Bima terbahak. "Untung cuma sekali seumur hidup!"


"Iyalah! Nikah itu sekali seumur hidup. Kalau kawin berkali-kali, nah itu baru kelinci sama kucing!" ucap Hoshi asal.


"Yaelah, malah bawa kelinci sama kucing. Mentang-mentang suka beranak banyak. Emang elu ma Rina mo punya banyak anak?" tanya Bima.


"Belum rencanain.

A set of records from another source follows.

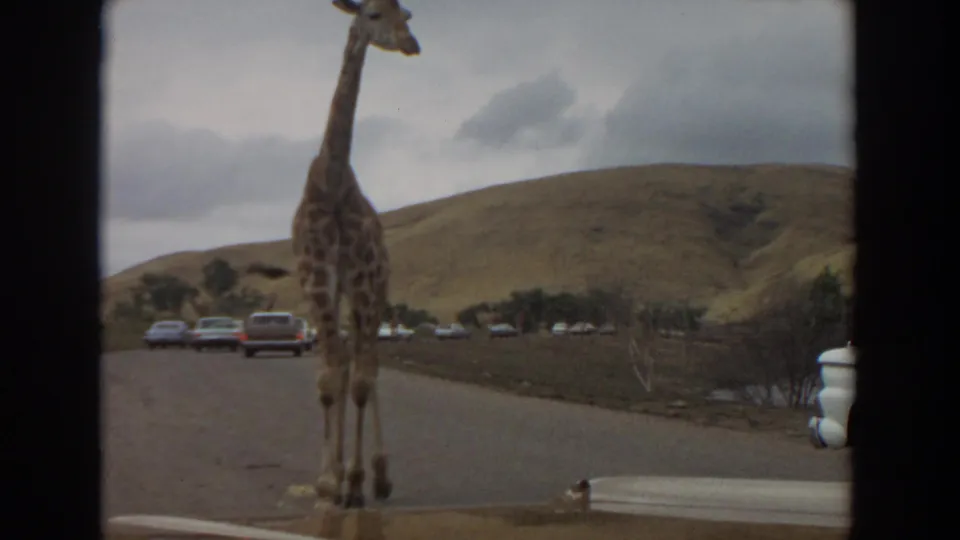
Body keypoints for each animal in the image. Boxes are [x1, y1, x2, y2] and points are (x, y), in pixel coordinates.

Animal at [291, 0, 420, 509]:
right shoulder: (317, 279)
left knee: (369, 366)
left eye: (406, 13)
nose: (410, 43)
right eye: (372, 13)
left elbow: (361, 380)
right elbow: (331, 378)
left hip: (375, 287)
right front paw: (329, 480)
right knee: (350, 362)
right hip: (346, 292)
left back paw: (377, 476)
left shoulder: (363, 281)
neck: (331, 180)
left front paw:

Dikasihnya Gusti Allah saja tapi kalau mauku sih, aku ingin punya anak sepasang. Secara aku anak tunggal, Rina juga. Kerasa lho sendirian itu nggak enak."


"Yoi, muka cewek. Gue kan juga anak tunggal dan nikah sama jeng Arimbi itu membuat gue merasakan rasanya punya saudara banyak yang asyik-asyik."


"Elu beruntung bisa masuk ke keluarga gue yang notabene Sultan gesrek, satu server sama elu."


"Yoi, Hosh. Benar-benar barokah untuk aku pribadi, mendapatkan keluarga yang tidak memikirkan perebutan kekuasaan, serakah dan reseh."


"Julid iya" kekeh Hoshi.


"Kata jeng Arimbi, kalau julid gesrek itu memang sudah mendarah daging." Keduanya terbahak.


***


Ayrton Schumacher berdiri di pinggir sebuah pagar yang memang terpasang disana. Dasinya sendiri sudah terlepas entah kemana ( dasi hilang saat pesta pernikahan sudah menjadi tradisi para kaum pria klan Pratomo ) sambil membawa minuman.



Dilihatnya seorang gadis bergaun kuning tampak menjauh dari acara pesta pernikahan sepupunya. Ayrton pun datang menghampiri.


"Halo?" sapanya.


"Halo" balas gadis itu ramah.


"Kamu dari keluarga siapa? Bagas atau Rina?" tanya Ayrton tanpa basa basi.


"Keluarga mas Bagas. Kamu? Oh stupid question." Gadis itu tertawa renyah. "Sudah pasti kamu keluarga Safira."


Ayrton terkesima melihat tawa gadis itu.


"Iya, aku sepupunya Safira dan Hoshi. Ayrton Schumacher." Ayrton mengulurkan tangannya.


"Mariana Hadiyanto" balas gadis itu.



Introducing Mariana Hadiyanto


***


Yuhuuuu Up Malam Yaaaaaa


Maaf jika ada salah pelafalan bahasa Arab diatas.